Monday, November 26, 2012

Too much gaming

I lived with a gamer once. He spent most of his time hunched over his computer in his dimly-lit room. At night, he would continue playing, only stopping to use the bathroom and eat a frozen burrito or some cold cereal. Now and again, he would burst out in uncontrollable laughter, sometimes in the middle of the night. He chose to socialize virtually in his MMORPG rather than verbally with his roommates. The rest of us would occasionally invite him to go out and do things but he would politely decline. His hygiene had crumbled into ruin to the point where we could tell he'd walked in the room just by inhaling. To this day I regret that there wasn't a more concerted effort to encourage him to change. How does this happen to a 6'8" 18-year-old football player? Gaming was for him, as it is for many, a serious addiction in every sense of the word. It can start off as a healthy way to blow off some steam or spend time with friends.

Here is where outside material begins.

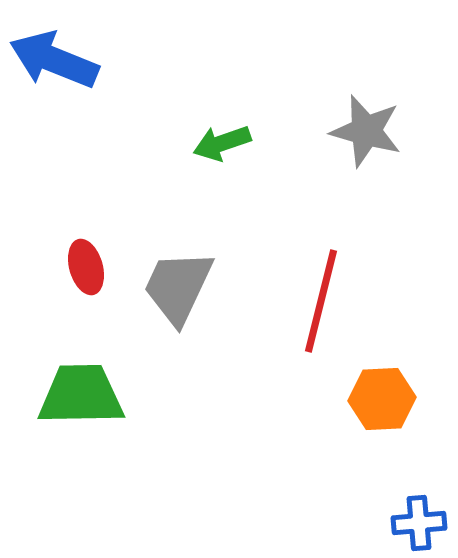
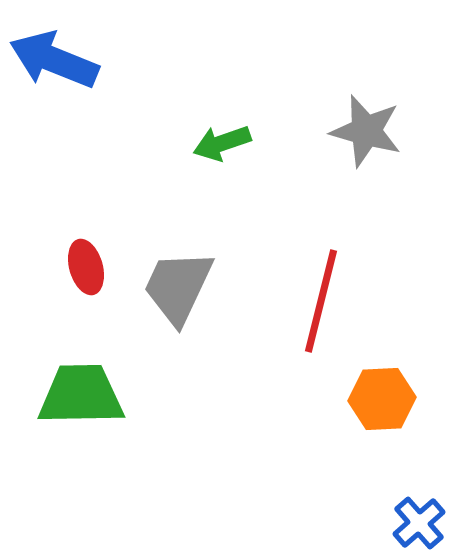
blue cross: rotated 36 degrees counterclockwise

In rare but gradually more frequent cases, real life becomes a mere side effect of being alive; the game is where one's new life continues. Games are not inherently bad but severely skewed priorities are.

2 comments:

  1. Sadly, sometimes it takes some major life-changing event (when much of life has already passed you by) for someone to raise their vision above the fog and see that what they have is an addiction. Since video games aren't inherently evil like the more "normal" addictions, it seems that it's often hardest to recognize and admit this kind of addiction.

    ReplyDelete
  2. It's important to live in real life.